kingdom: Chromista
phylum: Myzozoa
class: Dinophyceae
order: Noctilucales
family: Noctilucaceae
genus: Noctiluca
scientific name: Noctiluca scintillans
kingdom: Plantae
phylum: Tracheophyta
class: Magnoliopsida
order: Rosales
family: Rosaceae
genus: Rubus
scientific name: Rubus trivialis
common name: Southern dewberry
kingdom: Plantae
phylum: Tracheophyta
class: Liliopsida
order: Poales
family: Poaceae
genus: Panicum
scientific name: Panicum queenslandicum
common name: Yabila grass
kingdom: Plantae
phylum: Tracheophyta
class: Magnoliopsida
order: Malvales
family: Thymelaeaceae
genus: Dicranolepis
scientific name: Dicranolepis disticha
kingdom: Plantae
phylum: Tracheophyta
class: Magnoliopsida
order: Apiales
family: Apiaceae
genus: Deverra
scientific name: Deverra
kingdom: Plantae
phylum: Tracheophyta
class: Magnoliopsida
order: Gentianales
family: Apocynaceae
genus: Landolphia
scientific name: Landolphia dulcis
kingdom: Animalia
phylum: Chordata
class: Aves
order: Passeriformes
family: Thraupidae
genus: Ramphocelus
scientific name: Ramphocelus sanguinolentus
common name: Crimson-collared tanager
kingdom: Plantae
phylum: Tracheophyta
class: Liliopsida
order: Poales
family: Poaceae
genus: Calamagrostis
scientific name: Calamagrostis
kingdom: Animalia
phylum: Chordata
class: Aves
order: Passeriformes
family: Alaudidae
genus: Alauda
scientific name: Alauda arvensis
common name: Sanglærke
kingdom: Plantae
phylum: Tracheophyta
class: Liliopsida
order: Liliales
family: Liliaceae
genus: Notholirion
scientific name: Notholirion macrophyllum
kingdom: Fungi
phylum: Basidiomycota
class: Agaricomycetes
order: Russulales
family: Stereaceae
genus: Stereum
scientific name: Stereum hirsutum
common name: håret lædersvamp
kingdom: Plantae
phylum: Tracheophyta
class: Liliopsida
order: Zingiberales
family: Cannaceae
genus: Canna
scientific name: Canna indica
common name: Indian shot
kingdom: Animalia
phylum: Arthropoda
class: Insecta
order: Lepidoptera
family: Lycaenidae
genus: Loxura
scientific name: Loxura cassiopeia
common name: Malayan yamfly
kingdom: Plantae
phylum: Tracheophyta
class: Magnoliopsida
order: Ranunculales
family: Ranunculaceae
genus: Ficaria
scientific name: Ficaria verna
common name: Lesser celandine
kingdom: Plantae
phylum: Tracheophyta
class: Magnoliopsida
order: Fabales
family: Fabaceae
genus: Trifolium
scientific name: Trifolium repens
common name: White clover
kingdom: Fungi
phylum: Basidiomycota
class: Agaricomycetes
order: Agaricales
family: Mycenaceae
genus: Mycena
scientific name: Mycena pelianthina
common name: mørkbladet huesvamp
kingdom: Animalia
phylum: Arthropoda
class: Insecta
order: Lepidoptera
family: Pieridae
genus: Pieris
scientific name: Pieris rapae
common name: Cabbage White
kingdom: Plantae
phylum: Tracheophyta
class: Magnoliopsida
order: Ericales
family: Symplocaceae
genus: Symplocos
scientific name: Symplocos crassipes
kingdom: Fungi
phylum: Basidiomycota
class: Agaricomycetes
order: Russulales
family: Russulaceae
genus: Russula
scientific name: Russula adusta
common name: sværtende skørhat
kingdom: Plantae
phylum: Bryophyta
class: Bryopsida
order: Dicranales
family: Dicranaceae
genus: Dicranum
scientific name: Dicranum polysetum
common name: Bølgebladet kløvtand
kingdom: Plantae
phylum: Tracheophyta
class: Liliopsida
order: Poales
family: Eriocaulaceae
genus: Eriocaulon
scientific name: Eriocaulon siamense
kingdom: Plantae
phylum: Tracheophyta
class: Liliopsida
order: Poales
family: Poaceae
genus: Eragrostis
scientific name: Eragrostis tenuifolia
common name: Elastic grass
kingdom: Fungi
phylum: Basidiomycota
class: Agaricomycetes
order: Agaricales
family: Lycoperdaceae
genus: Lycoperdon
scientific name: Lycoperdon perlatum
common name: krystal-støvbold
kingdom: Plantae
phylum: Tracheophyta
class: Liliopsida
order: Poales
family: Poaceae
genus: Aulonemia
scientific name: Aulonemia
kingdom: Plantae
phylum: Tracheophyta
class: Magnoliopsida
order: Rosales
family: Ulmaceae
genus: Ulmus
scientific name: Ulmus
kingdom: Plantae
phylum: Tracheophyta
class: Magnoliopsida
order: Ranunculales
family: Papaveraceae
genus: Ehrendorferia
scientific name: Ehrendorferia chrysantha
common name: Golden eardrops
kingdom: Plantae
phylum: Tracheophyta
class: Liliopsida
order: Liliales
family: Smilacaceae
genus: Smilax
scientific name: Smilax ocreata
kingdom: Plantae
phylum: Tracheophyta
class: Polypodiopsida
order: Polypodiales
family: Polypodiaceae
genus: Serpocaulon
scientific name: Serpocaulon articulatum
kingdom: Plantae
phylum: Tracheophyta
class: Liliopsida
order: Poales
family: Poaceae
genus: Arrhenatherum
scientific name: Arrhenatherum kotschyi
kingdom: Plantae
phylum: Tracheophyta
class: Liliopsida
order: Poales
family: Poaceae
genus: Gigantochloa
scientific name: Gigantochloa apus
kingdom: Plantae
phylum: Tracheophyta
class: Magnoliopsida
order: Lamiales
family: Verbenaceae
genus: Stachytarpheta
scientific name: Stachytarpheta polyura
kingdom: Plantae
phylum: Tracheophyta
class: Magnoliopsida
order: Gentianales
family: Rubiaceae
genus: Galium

────────────────────────────────────────

◆ **Stated goal**:
Rewrite every line of the rows, replacing "common name" with "vernacular name" and keeping everything else the same.

◆ **Written answer**:
kingdom: Chromista
phylum: Myzozoa
class: Dinophyceae
order: Noctilucales
family: Noctilucaceae
genus: Noctiluca
scientific name: Noctiluca scintillans
kingdom: Plantae
phylum: Tracheophyta
class: Magnoliopsida
order: Rosales
family: Rosaceae
genus: Rubus
scientific name: Rubus trivialis
vernacular name: Southern dewberry
kingdom: Plantae
phylum: Tracheophyta
class: Liliopsida
order: Poales
family: Poaceae
genus: Panicum
scientific name: Panicum queenslandicum
vernacular name: Yabila grass
kingdom: Plantae
phylum: Tracheophyta
class: Magnoliopsida
order: Malvales
family: Thymelaeaceae
genus: Dicranolepis
scientific name: Dicranolepis disticha
kingdom: Plantae
phylum: Tracheophyta
class: Magnoliopsida
order: Apiales
family: Apiaceae
genus: Deverra
scientific name: Deverra
kingdom: Plantae
phylum: Tracheophyta
class: Magnoliopsida
order: Gentianales
family: Apocynaceae
genus: Landolphia
scientific name: Landolphia dulcis
kingdom: Animalia
phylum: Chordata
class: Aves
order: Passeriformes
family: Thraupidae
genus: Ramphocelus
scientific name: Ramphocelus sanguinolentus
vernacular name: Crimson-collared tanager
kingdom: Plantae
phylum: Tracheophyta
class: Liliopsida
order: Poales
family: Poaceae
genus: Calamagrostis
scientific name: Calamagrostis
kingdom: Animalia
phylum: Chordata
class: Aves
order: Passeriformes
family: Alaudidae
genus: Alauda
scientific name: Alauda arvensis
vernacular name: Sanglærke
kingdom: Plantae
phylum: Tracheophyta
class: Liliopsida
order: Liliales
family: Liliaceae
genus: Notholirion
scientific name: Notholirion macrophyllum
kingdom: Fungi
phylum: Basidiomycota
class: Agaricomycetes
order: Russulales
family: Stereaceae
genus: Stereum
scientific name: Stereum hirsutum
vernacular name: håret lædersvamp
kingdom: Plantae
phylum: Tracheophyta
class: Liliopsida
order: Zingiberales
family: Cannaceae
genus: Canna
scientific name: Canna indica
vernacular name: Indian shot
kingdom: Animalia
phylum: Arthropoda
class: Insecta
order: Lepidoptera
family: Lycaenidae
genus: Loxura
scientific name: Loxura cassiopeia
vernacular name: Malayan yamfly
kingdom: Plantae
phylum: Tracheophyta
class: Magnoliopsida
order: Ranunculales
family: Ranunculaceae
genus: Ficaria
scientific name: Ficaria verna
vernacular name: Lesser celandine
kingdom: Plantae
phylum: Tracheophyta
class: Magnoliopsida
order: Fabales
family: Fabaceae
genus: Trifolium
scientific name: Trifolium repens
vernacular name: White clover
kingdom: Fungi
phylum: Basidiomycota
class: Agaricomycetes
order: Agaricales
family: Mycenaceae
genus: Mycena
scientific name: Mycena pelianthina
vernacular name: mørkbladet huesvamp
kingdom: Animalia
phylum: Arthropoda
class: Insecta
order: Lepidoptera
family: Pieridae
genus: Pieris
scientific name: Pieris rapae
vernacular name: Cabbage White
kingdom: Plantae
phylum: Tracheophyta
class: Magnoliopsida
order: Ericales
family: Symplocaceae
genus: Symplocos
scientific name: Symplocos crassipes
kingdom: Fungi
phylum: Basidiomycota
class: Agaricomycetes
order: Russulales
family: Russulaceae
genus: Russula
scientific name: Russula adusta
vernacular name: sværtende skørhat
kingdom: Plantae
phylum: Bryophyta
class: Bryopsida
order: Dicranales
family: Dicranaceae
genus: Dicranum
scientific name: Dicranum polysetum
vernacular name: Bølgebladet kløvtand
kingdom: Plantae
phylum: Tracheophyta
class: Liliopsida
order: Poales
family: Eriocaulaceae
genus: Eriocaulon
scientific name: Eriocaulon siamense
kingdom: Plantae
phylum: Tracheophyta
class: Liliopsida
order: Poales
family: Poaceae
genus: Eragrostis
scientific name: Eragrostis tenuifolia
vernacular name: Elastic grass
kingdom: Fungi
phylum: Basidiomycota
class: Agaricomycetes
order: Agaricales
family: Lycoperdaceae
genus: Lycoperdon
scientific name: Lycoperdon perlatum
vernacular name: krystal-støvbold
kingdom: Plantae
phylum: Tracheophyta
class: Liliopsida
order: Poales
family: Poaceae
genus: Aulonemia
scientific name: Aulonemia
kingdom: Plantae
phylum: Tracheophyta
class: Magnoliopsida
order: Rosales
family: Ulmaceae
genus: Ulmus
scientific name: Ulmus
kingdom: Plantae
phylum: Tracheophyta
class: Magnoliopsida
order: Ranunculales
family: Papaveraceae
genus: Ehrendorferia
scientific name: Ehrendorferia chrysantha
vernacular name: Golden eardrops
kingdom: Plantae
phylum: Tracheophyta
class: Liliopsida
order: Liliales
family: Smilacaceae
genus: Smilax
scientific name: Smilax ocreata
kingdom: Plantae
phylum: Tracheophyta
class: Polypodiopsida
order: Polypodiales
family: Polypodiaceae
genus: Serpocaulon
scientific name: Serpocaulon articulatum
kingdom: Plantae
phylum: Tracheophyta
class: Liliopsida
order: Poales
family: Poaceae
genus: Arrhenatherum
scientific name: Arrhenatherum kotschyi
kingdom: Plantae
phylum: Tracheophyta
class: Liliopsida
order: Poales
family: Poaceae
genus: Gigantochloa
scientific name: Gigantochloa apus
kingdom: Plantae
phylum: Tracheophyta
class: Magnoliopsida
order: Lamiales
family: Verbenaceae
genus: Stachytarpheta
scientific name: Stachytarpheta polyura
kingdom: Plantae
phylum: Tracheophyta
class: Magnoliopsida
order: Gentianales
family: Rubiaceae
genus: Galium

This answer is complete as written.